**Source extract**
I remember asking my parents as a child how the government (I wasn’t quite sold on God) managed to maintain an even number in the World’s population. Were babies only born in twos and fours? Was there a beautiful, softly spoken woman — perhaps Ms. Honey from Matilda — who sat with a pink clipboard in a small office and kept tally?

One girl baby, one boy baby — check! Soulmates.
One girl baby, one boy baby — check! Soulmates.

I recall it being a pressing concern at the time, largely because 8 year-old me was growing anxious that Auntie Michelle still hadn’t found herself a boyfriend.

My mother’s little sister Michelle had always been my favorite auntie — a kind and gentle woman with porcelain skin, a wicked laugh, and neatly-cropped hair. She was (in my eyes, at least) the epitome of intelligence, youth, and unassuming beauty. I remember sitting at the foot of our crowded family dinner table one Christmas lunch, and catching her in a quiet moment of sadness.

She was the only adult there without a partner.

It bothered me deeply, even then. You see, I could’ve easily listed two dozen adults more deserving of loneliness than she was. How could she possibly have been single? It just didn’t make sense; it didn’t compute.

And so, in a desperate bid for answers, I quite innocently turned to the facts — or, rather, to the numbers.

**Recorded information**
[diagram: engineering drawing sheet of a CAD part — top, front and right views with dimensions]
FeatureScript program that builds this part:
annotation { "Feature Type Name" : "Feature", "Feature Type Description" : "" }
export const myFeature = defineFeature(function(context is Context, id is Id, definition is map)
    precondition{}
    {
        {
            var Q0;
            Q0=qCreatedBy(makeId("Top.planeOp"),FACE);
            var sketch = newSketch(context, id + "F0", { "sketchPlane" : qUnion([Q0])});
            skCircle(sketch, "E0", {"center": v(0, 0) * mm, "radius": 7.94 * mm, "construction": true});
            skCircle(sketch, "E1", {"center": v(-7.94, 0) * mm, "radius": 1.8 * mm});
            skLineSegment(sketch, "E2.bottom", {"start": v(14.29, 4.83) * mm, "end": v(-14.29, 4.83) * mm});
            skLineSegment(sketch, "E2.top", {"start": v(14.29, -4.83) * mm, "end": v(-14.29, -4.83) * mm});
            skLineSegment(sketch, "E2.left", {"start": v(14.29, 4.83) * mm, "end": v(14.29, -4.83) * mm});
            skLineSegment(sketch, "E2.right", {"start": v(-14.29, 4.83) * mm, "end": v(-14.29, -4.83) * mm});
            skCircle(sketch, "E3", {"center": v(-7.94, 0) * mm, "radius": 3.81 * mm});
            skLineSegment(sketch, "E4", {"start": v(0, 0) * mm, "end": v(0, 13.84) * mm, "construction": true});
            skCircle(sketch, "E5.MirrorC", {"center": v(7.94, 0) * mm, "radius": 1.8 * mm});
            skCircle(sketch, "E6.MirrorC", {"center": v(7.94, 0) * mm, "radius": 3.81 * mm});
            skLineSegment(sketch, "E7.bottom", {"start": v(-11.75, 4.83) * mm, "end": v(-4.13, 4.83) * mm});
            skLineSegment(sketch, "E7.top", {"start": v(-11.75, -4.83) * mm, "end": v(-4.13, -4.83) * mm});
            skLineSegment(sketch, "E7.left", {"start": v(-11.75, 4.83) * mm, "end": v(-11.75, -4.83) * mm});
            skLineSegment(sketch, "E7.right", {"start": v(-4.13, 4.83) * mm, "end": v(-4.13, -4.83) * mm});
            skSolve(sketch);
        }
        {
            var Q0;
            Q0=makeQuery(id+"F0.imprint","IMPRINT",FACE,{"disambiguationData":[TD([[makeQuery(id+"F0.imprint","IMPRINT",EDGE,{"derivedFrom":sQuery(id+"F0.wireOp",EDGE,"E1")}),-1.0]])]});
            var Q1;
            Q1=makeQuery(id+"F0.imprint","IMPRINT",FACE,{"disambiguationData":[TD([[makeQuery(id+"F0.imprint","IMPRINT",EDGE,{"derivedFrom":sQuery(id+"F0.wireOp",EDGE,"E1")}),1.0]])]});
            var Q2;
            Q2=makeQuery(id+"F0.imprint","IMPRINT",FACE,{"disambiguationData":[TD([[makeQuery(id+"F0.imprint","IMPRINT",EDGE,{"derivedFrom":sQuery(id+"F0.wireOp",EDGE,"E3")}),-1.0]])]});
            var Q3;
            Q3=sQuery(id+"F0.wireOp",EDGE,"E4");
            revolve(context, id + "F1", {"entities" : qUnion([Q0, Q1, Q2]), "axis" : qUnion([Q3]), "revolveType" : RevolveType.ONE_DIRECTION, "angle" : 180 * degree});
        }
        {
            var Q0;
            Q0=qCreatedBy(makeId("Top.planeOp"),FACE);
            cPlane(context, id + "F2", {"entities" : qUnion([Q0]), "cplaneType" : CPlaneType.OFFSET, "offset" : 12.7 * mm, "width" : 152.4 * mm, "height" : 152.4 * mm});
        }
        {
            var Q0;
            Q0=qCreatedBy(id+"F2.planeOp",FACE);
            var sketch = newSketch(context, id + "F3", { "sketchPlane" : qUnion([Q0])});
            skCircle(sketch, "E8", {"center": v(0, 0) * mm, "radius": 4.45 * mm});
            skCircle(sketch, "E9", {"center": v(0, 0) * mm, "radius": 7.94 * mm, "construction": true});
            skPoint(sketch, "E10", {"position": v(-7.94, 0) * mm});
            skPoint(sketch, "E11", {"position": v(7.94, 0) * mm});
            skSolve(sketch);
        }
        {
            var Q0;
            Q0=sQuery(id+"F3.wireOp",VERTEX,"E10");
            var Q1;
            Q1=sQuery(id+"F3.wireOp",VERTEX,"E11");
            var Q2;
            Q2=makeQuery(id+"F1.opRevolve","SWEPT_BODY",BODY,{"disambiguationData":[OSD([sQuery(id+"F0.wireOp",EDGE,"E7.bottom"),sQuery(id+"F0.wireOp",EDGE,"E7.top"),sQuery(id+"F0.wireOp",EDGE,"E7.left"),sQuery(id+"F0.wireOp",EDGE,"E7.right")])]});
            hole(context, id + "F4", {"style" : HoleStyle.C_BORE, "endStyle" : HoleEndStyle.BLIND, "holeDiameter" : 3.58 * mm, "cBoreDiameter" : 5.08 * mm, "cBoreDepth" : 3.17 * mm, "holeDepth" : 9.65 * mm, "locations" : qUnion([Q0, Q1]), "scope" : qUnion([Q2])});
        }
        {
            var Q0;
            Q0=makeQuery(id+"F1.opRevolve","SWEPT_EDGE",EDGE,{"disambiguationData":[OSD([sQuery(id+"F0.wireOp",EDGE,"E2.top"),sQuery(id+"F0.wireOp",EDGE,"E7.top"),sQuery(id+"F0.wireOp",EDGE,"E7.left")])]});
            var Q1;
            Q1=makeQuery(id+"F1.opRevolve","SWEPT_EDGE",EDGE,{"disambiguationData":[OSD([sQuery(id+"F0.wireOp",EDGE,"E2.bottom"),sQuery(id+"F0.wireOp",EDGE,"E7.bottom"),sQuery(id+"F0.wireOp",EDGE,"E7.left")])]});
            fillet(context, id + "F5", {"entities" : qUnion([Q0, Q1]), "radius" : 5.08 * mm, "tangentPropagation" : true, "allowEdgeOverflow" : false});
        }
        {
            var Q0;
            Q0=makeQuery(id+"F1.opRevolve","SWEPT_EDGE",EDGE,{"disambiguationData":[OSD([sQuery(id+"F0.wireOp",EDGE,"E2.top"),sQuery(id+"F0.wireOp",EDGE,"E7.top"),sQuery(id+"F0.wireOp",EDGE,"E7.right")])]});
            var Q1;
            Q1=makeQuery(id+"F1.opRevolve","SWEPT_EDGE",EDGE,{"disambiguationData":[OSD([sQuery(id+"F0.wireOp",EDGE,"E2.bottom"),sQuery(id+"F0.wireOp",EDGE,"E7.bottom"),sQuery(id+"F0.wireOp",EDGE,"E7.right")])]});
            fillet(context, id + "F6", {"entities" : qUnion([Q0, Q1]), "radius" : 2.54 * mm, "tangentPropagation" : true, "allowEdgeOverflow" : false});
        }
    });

**Stated problem**
In the piece about Auntie Michelle, copy the part from "It bothered me" to "it didn’t compute.", swapping "deeply" for "terribly".

**Solution to the exercise**
It bothered me terribly, even then. You see, I could’ve easily listed two dozen adults more deserving of loneliness than she was. How could she possibly have been single? It just didn’t make sense; it didn’t compute.